Sunzamul Islam (সানজামুল ইসলাম; born 17 January 1990), also known as Sanjamul Islam, is a Bangladeshi cricketer. He was born in Rajshahi

==Domestic career==
In Round 2 of the 2016–17 Bangladesh Cricket League, playing for North Zone, he took 9 wickets for 80 runs in the second innings. He was named as man of the match. His figures are the third-best by a Bangladeshi bowler in a first-class match.

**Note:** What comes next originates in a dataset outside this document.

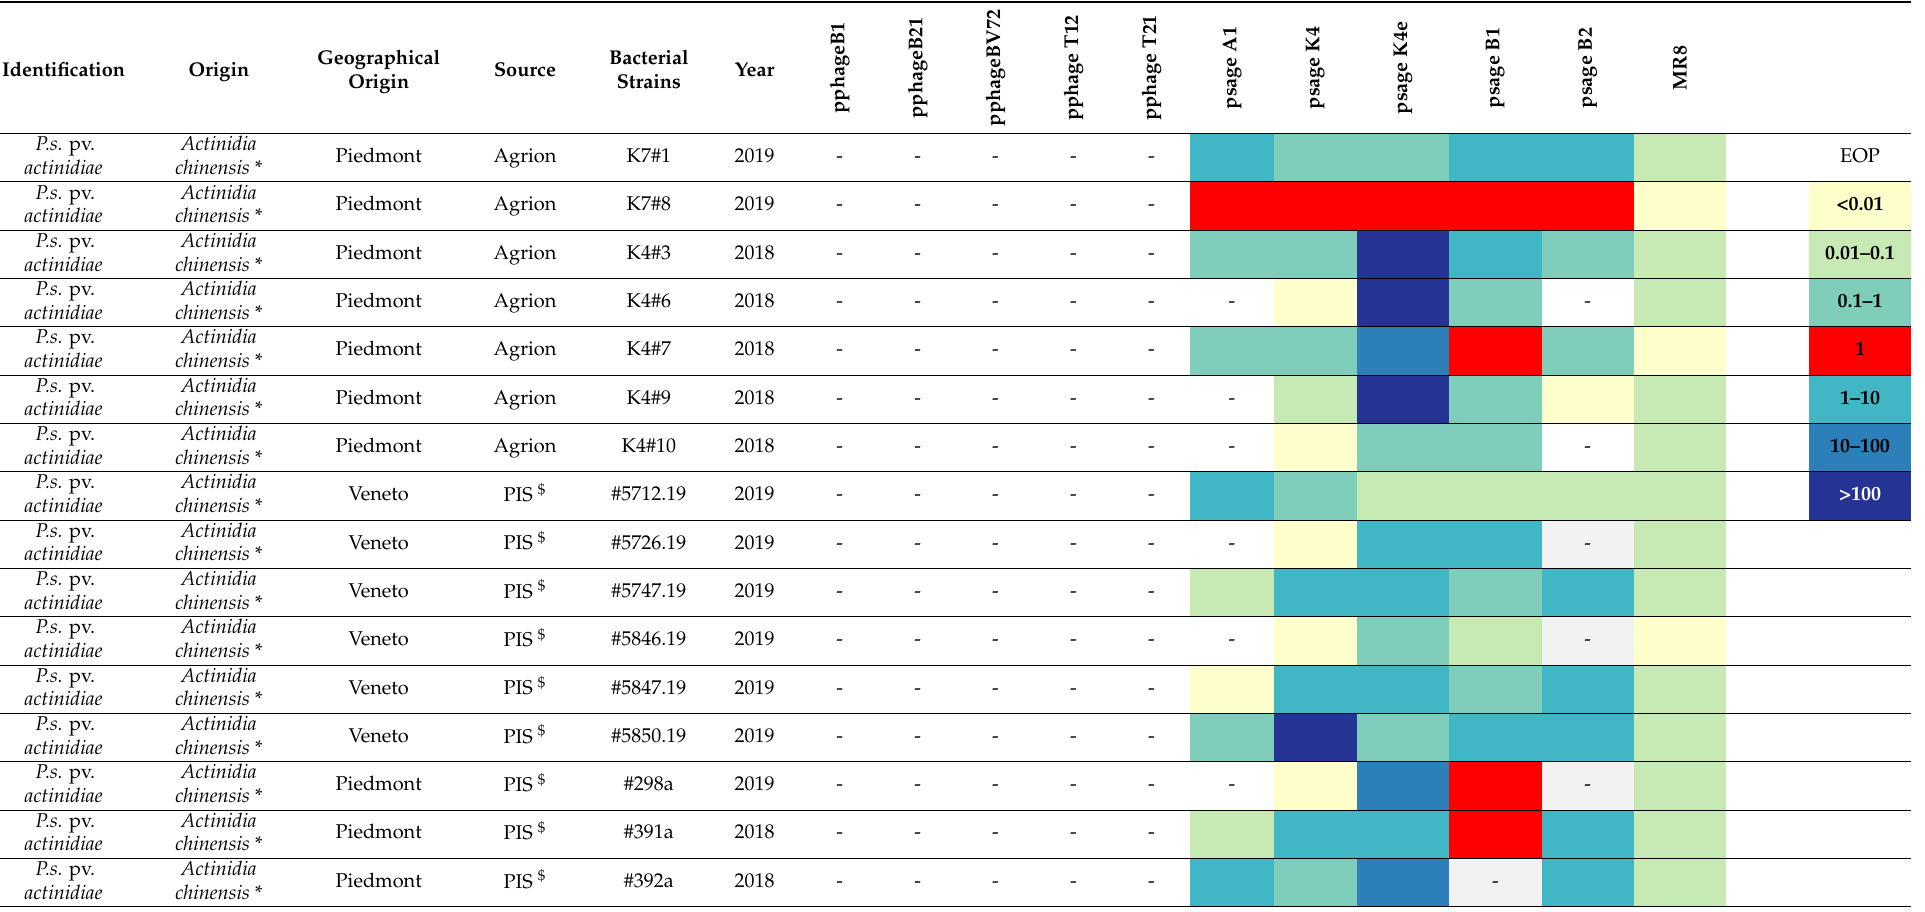
Table 1. Pseudomonas syringae pv. actinidiae and pv. phaseolicola strains properties and their phage sensitivity profiles. The key to phage efficiency of plating (EOP) is shown at the right end of the table. Red color indicates an EOP comparable to the one measured in the isolation strain (K7#8 for psageA1, psageK4, psageK4e, psageB1 and psage B2; Pph Cuneo #6_18 for pphageB1, pphageB21, pphageBV72, pphageT12 and pphageT21; Pph Cuneo #6_18 is arbitrarily chosen as reference for MR8). The other colors represent different levels of EOP with darker colors indicating a greater efficiency in their lytic activity. “-“ symbols represent cases for which plaques have not been observed at any concentration of the crude lysate. * Variety deliciosa ; $ Phytosanitary Inspection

Along with Shuvagata Hom, he was the joint-leading wicket-taker in the 2016–17 Bangladesh Cricket League, with a total of 25 dismissals. In October 2018, he was named in the squad for the Chittagong Vikings team, following the draft for the 2018–19 Bangladesh Premier League. He was the leading wicket-taker for North Zone in the tournament, with 29 dismissals in six matches. In November 2019, he was selected to play for the Cumilla Warriors in the 2019–20 Bangladesh Premier League.

==International career==
In March 2017, he was included in Bangladesh's One Day International (ODI) squad for their series against Sri Lanka, although he did not play. The following month, he was named in Bangladesh's Twenty20 International (T20I) squad for the matches against Sri Lanka, although again he did not play. Later the same month, he was named in Bangladesh's ODI squads for the 2017 Ireland Tri-Nation Series and the 2017 ICC Champions Trophy. He made his ODI debut for Bangladesh against Ireland on 19 May 2017. He picked up two wickets on debut while bowling at a healthy economy. Bangladesh went on to win the match by 8 wickets.

In January 2018, he was added to Bangladesh's Test squad for their series against Sri Lanka. He made his Test debut on 31 January 2018 against Sri Lanka.